-- REQUIRED ACTION A --
Answer these from the thread on matching array indices, one line each:
(i) Which numpy function builds the mask of values shared by x and y?
(ii) Which function is applied to that mask to return the indices of True?
(iii) Which two common values does the thread locate?
-- REQUIRED ACTION B --
Write out the stretch of the thread on matching array indices from "Is there a faster" through "np.argwhere(a > 0)".
-- REQUIRED ACTION C --
Shorten the paragraph of the thread on matching array indices that begins "2nd, apply np.argwhere", keeping its main facts.

-- EXERCISE TEXT --
• • • •

Is there a faster solution to get the index correspondence like: [[[0, 1], [0, 0]], [[2, 0], [2, 1]]] than the proposed bellow, if each array is of thousands elements?
Answers:
1st, get the mask of shape x that shows common values in both x&y(y then is flattened, as described at numpy.isin) for unique values:
a = np.isin(x, y, assume_unique=True)
a
array([[False, True],
[False, False],
[ True, False],
[False, False]])
2nd, apply np.argwhere to the mask with term > 0, it returns the indices of True in the mask, that is, address of common values 67 & 94 inside array x:
np.argwhere(a > 0)
array([[0, 1],
[2, 0]])
3rd, points 1&2 above applied to array y returns address of the same common values 67 & 94, but inside array y:
b = np.isin(y, x, assume_unique=True)

• • • •

-- RECORD SET --

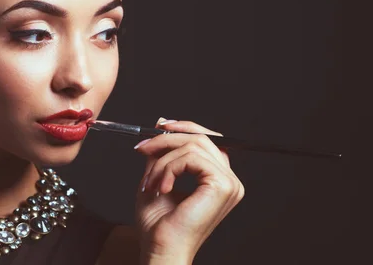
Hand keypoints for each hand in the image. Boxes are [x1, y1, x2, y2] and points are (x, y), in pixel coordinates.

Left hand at [134, 117, 244, 264]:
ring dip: (163, 160)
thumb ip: (163, 153)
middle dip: (167, 138)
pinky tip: (161, 188)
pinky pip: (190, 158)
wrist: (161, 249)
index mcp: (219, 179)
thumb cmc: (159, 224)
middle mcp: (229, 180)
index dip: (184, 128)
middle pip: (202, 138)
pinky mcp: (222, 186)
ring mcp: (229, 183)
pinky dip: (169, 169)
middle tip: (143, 147)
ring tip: (150, 181)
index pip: (208, 140)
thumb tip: (162, 124)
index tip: (159, 126)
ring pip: (192, 146)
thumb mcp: (158, 177)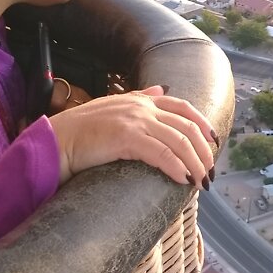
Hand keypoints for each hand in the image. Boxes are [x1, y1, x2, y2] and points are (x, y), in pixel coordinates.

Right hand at [48, 85, 217, 187]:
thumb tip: (161, 90)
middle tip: (210, 172)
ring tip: (201, 182)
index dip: (203, 125)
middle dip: (204, 151)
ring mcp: (136, 121)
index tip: (214, 143)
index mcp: (141, 99)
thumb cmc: (82, 129)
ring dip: (196, 165)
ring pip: (180, 143)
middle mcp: (142, 107)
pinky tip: (183, 181)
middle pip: (187, 127)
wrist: (58, 138)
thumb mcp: (114, 106)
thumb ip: (140, 98)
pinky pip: (162, 155)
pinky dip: (177, 168)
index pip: (183, 107)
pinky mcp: (128, 138)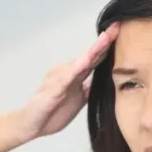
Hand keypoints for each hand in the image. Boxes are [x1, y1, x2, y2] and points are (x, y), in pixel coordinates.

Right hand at [13, 23, 119, 140]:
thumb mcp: (78, 100)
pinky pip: (66, 77)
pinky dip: (77, 68)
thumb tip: (104, 81)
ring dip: (93, 49)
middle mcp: (68, 72)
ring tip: (106, 37)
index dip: (108, 47)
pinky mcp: (52, 89)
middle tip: (117, 26)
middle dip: (104, 41)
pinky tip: (87, 60)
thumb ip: (89, 89)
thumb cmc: (51, 113)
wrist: (30, 125)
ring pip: (80, 61)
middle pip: (89, 54)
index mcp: (75, 76)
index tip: (121, 33)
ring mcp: (59, 78)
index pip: (94, 59)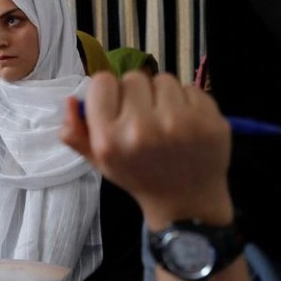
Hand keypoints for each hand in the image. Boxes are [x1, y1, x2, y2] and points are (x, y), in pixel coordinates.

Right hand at [60, 72, 232, 228]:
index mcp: (110, 139)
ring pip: (163, 80)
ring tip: (166, 121)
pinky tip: (187, 125)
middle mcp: (142, 129)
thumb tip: (70, 100)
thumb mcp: (100, 160)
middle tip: (144, 118)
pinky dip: (188, 102)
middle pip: (133, 77)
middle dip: (137, 94)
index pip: (102, 81)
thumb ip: (76, 132)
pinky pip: (191, 88)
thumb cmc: (138, 176)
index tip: (117, 108)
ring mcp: (181, 123)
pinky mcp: (210, 121)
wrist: (187, 203)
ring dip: (163, 95)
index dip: (108, 92)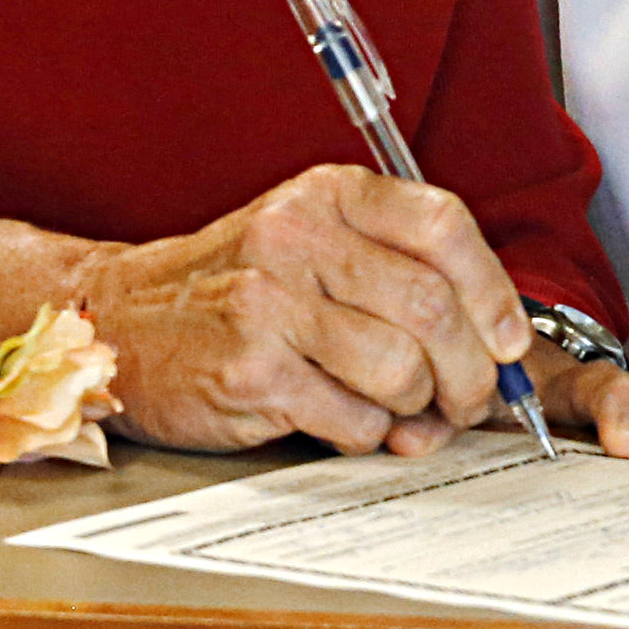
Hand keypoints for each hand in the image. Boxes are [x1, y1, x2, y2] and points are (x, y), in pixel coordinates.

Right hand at [70, 165, 544, 455]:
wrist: (120, 322)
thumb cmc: (238, 287)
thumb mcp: (315, 239)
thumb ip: (399, 271)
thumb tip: (494, 347)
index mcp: (330, 195)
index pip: (444, 227)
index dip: (494, 292)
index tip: (509, 341)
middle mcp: (298, 237)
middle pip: (432, 307)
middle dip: (472, 370)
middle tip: (472, 400)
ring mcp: (268, 305)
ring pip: (401, 368)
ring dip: (422, 407)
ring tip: (408, 412)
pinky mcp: (248, 373)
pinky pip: (353, 418)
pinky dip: (371, 433)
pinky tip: (354, 423)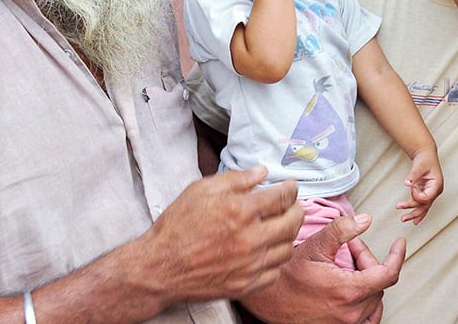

• • • •

-- TASK RESULT A --
(i) np.isin
(ii) np.argwhere
(iii) 67 and 94

-- TASK RESULT B --
Is there a faster solution to get the index correspondence like: [[[0, 1], [0, 0]], [[2, 0], [2, 1]]] than the proposed bellow, if each array is of thousands elements?
Answers:
1st, get the mask of shape x that shows common values in both x&y(y then is flattened, as described at numpy.isin) for unique values:
a = np.isin(x, y, assume_unique=True)
a
array([[False, True],
[False, False],
[ True, False],
[False, False]])
2nd, apply np.argwhere to the mask with term > 0, it returns the indices of True in the mask, that is, address of common values 67 & 94 inside array x:
np.argwhere(a > 0)

-- TASK RESULT C --
Second, run np.argwhere on the mask with the condition > 0. This returns the indices of its True entries, which are the positions of the common values 67 and 94 in array x.